Instruction —
Keeping every word and mark, copy all of the data.

******

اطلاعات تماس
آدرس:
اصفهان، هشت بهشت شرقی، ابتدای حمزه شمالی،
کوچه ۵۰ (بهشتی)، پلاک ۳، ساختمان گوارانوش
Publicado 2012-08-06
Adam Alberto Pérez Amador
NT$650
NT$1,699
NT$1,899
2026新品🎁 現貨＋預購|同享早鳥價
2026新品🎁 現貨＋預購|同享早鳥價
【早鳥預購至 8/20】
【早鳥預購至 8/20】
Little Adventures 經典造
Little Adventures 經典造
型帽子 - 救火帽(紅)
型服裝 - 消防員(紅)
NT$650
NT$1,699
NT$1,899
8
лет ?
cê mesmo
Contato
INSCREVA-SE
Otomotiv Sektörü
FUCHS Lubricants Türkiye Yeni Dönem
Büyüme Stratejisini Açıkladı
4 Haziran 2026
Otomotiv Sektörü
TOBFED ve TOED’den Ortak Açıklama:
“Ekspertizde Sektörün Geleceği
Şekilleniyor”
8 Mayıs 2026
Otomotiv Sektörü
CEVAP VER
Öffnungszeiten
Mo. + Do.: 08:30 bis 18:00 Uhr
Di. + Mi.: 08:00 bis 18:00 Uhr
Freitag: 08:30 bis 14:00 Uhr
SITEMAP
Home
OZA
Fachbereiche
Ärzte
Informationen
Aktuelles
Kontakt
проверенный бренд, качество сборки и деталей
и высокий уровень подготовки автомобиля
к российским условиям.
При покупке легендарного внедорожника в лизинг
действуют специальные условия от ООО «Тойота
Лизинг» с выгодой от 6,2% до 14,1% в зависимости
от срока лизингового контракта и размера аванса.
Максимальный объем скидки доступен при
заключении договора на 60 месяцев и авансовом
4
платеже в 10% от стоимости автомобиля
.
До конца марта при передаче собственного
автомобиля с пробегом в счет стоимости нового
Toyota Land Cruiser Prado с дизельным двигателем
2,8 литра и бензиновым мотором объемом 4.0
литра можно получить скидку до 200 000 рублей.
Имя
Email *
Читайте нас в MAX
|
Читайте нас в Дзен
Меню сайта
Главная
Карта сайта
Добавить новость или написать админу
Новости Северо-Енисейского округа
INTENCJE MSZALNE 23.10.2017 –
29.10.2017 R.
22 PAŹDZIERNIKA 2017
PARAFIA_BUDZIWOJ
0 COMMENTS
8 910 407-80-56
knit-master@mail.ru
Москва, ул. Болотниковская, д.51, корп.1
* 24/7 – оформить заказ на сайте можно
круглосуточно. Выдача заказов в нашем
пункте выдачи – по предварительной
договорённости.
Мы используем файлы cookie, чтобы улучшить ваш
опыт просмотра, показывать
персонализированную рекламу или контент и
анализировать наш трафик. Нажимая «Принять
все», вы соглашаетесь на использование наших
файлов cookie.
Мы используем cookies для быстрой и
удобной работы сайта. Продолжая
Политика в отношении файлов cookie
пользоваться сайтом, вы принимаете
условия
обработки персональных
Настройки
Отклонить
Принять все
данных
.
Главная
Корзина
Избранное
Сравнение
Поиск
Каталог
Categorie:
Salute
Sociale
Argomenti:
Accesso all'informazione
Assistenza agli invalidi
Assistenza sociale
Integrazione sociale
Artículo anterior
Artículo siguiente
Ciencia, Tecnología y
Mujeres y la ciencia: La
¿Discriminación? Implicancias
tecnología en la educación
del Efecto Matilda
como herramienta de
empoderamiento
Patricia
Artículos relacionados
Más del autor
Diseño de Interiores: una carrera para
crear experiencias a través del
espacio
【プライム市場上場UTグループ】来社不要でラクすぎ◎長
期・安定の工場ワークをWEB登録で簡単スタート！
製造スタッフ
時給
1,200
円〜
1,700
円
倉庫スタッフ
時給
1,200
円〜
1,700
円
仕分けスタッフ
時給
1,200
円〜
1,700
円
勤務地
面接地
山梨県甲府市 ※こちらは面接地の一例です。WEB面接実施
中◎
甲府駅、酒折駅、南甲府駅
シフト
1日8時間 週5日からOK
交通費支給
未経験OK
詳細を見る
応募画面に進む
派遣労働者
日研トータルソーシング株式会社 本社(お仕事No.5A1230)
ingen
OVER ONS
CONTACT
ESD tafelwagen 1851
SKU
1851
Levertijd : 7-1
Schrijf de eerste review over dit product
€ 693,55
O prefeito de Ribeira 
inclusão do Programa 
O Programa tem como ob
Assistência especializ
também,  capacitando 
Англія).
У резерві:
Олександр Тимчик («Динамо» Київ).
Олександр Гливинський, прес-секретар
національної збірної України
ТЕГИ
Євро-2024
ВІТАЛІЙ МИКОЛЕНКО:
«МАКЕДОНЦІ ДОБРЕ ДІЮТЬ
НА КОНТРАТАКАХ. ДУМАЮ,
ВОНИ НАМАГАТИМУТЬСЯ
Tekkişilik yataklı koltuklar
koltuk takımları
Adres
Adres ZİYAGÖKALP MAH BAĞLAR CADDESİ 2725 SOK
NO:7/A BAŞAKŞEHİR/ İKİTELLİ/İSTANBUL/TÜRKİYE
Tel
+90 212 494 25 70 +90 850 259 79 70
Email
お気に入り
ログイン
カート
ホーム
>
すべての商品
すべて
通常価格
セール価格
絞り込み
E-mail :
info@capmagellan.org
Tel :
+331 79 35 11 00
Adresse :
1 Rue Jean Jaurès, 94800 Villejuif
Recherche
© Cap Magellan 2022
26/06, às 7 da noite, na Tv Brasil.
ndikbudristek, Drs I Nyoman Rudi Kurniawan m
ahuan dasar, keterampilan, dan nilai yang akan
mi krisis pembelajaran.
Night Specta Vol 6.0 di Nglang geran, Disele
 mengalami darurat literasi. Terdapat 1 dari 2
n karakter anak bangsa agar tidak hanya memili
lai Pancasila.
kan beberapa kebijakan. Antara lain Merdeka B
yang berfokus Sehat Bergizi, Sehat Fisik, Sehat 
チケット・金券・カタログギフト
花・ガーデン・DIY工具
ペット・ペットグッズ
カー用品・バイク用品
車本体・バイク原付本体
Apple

******

Solution —
اطلاعات تماس
آدرس:
اصفهان، هشت بهشت شرقی، ابتدای حمزه شمالی،
کوچه ۵۰ (بهشتی)، پلاک ۳، ساختمان گوارانوش
Publicado 2012-08-06
Adam Alberto Pérez Amador
NT$650
NT$1,699
NT$1,899
2026新品🎁 現貨＋預購|同享早鳥價
2026新品🎁 現貨＋預購|同享早鳥價
【早鳥預購至 8/20】
【早鳥預購至 8/20】
Little Adventures 經典造
Little Adventures 經典造
型帽子 - 救火帽(紅)
型服裝 - 消防員(紅)
NT$650
NT$1,699
NT$1,899
8
лет ?
cê mesmo
Contato
INSCREVA-SE
Otomotiv Sektörü
FUCHS Lubricants Türkiye Yeni Dönem
Büyüme Stratejisini Açıkladı
4 Haziran 2026
Otomotiv Sektörü
TOBFED ve TOED’den Ortak Açıklama:
“Ekspertizde Sektörün Geleceği
Şekilleniyor”
8 Mayıs 2026
Otomotiv Sektörü
CEVAP VER
Öffnungszeiten
Mo. + Do.: 08:30 bis 18:00 Uhr
Di. + Mi.: 08:00 bis 18:00 Uhr
Freitag: 08:30 bis 14:00 Uhr
SITEMAP
Home
OZA
Fachbereiche
Ärzte
Informationen
Aktuelles
Kontakt
проверенный бренд, качество сборки и деталей
и высокий уровень подготовки автомобиля
к российским условиям.
При покупке легендарного внедорожника в лизинг
действуют специальные условия от ООО «Тойота
Лизинг» с выгодой от 6,2% до 14,1% в зависимости
от срока лизингового контракта и размера аванса.
Максимальный объем скидки доступен при
заключении договора на 60 месяцев и авансовом
4
платеже в 10% от стоимости автомобиля
.
До конца марта при передаче собственного
автомобиля с пробегом в счет стоимости нового
Toyota Land Cruiser Prado с дизельным двигателем
2,8 литра и бензиновым мотором объемом 4.0
литра можно получить скидку до 200 000 рублей.
Имя
Email *
Читайте нас в MAX
|
Читайте нас в Дзен
Меню сайта
Главная
Карта сайта
Добавить новость или написать админу
Новости Северо-Енисейского округа
INTENCJE MSZALNE 23.10.2017 –
29.10.2017 R.
22 PAŹDZIERNIKA 2017
PARAFIA_BUDZIWOJ
0 COMMENTS
8 910 407-80-56
knit-master@mail.ru
Москва, ул. Болотниковская, д.51, корп.1
* 24/7 – оформить заказ на сайте можно
круглосуточно. Выдача заказов в нашем
пункте выдачи – по предварительной
договорённости.
Мы используем файлы cookie, чтобы улучшить ваш
опыт просмотра, показывать
персонализированную рекламу или контент и
анализировать наш трафик. Нажимая «Принять
все», вы соглашаетесь на использование наших
файлов cookie.
Мы используем cookies для быстрой и
удобной работы сайта. Продолжая
Политика в отношении файлов cookie
пользоваться сайтом, вы принимаете
условия
обработки персональных
Настройки
Отклонить
Принять все
данных
.
Главная
Корзина
Избранное
Сравнение
Поиск
Каталог
Categorie:
Salute
Sociale
Argomenti:
Accesso all'informazione
Assistenza agli invalidi
Assistenza sociale
Integrazione sociale
Artículo anterior
Artículo siguiente
Ciencia, Tecnología y
Mujeres y la ciencia: La
¿Discriminación? Implicancias
tecnología en la educación
del Efecto Matilda
como herramienta de
empoderamiento
Patricia
Artículos relacionados
Más del autor
Diseño de Interiores: una carrera para
crear experiencias a través del
espacio
【プライム市場上場UTグループ】来社不要でラクすぎ◎長
期・安定の工場ワークをWEB登録で簡単スタート！
製造スタッフ
時給
1,200
円〜
1,700
円
倉庫スタッフ
時給
1,200
円〜
1,700
円
仕分けスタッフ
時給
1,200
円〜
1,700
円
勤務地
面接地
山梨県甲府市 ※こちらは面接地の一例です。WEB面接実施
中◎
甲府駅、酒折駅、南甲府駅
シフト
1日8時間 週5日からOK
交通費支給
未経験OK
詳細を見る
応募画面に進む
派遣労働者
日研トータルソーシング株式会社 本社(お仕事No.5A1230)
ingen
OVER ONS
CONTACT
ESD tafelwagen 1851
SKU
1851
Levertijd : 7-1
Schrijf de eerste review over dit product
€ 693,55
O prefeito de Ribeira 
inclusão do Programa 
O Programa tem como ob
Assistência especializ
também,  capacitando 
Англія).
У резерві:
Олександр Тимчик («Динамо» Київ).
Олександр Гливинський, прес-секретар
національної збірної України
ТЕГИ
Євро-2024
ВІТАЛІЙ МИКОЛЕНКО:
«МАКЕДОНЦІ ДОБРЕ ДІЮТЬ
НА КОНТРАТАКАХ. ДУМАЮ,
ВОНИ НАМАГАТИМУТЬСЯ
Tekkişilik yataklı koltuklar
koltuk takımları
Adres
Adres ZİYAGÖKALP MAH BAĞLAR CADDESİ 2725 SOK
NO:7/A BAŞAKŞEHİR/ İKİTELLİ/İSTANBUL/TÜRKİYE
Tel
+90 212 494 25 70 +90 850 259 79 70
Email
お気に入り
ログイン
カート
ホーム
>
すべての商品
すべて
通常価格
セール価格
絞り込み
E-mail :
info@capmagellan.org
Tel :
+331 79 35 11 00
Adresse :
1 Rue Jean Jaurès, 94800 Villejuif
Recherche
© Cap Magellan 2022
26/06, às 7 da noite, na Tv Brasil.
ndikbudristek, Drs I Nyoman Rudi Kurniawan m
ahuan dasar, keterampilan, dan nilai yang akan
mi krisis pembelajaran.
Night Specta Vol 6.0 di Nglang geran, Disele
 mengalami darurat literasi. Terdapat 1 dari 2
n karakter anak bangsa agar tidak hanya memili
lai Pancasila.
kan beberapa kebijakan. Antara lain Merdeka B
yang berfokus Sehat Bergizi, Sehat Fisik, Sehat 
チケット・金券・カタログギフト
花・ガーデン・DIY工具
ペット・ペットグッズ
カー用品・バイク用品
車本体・バイク原付本体
Apple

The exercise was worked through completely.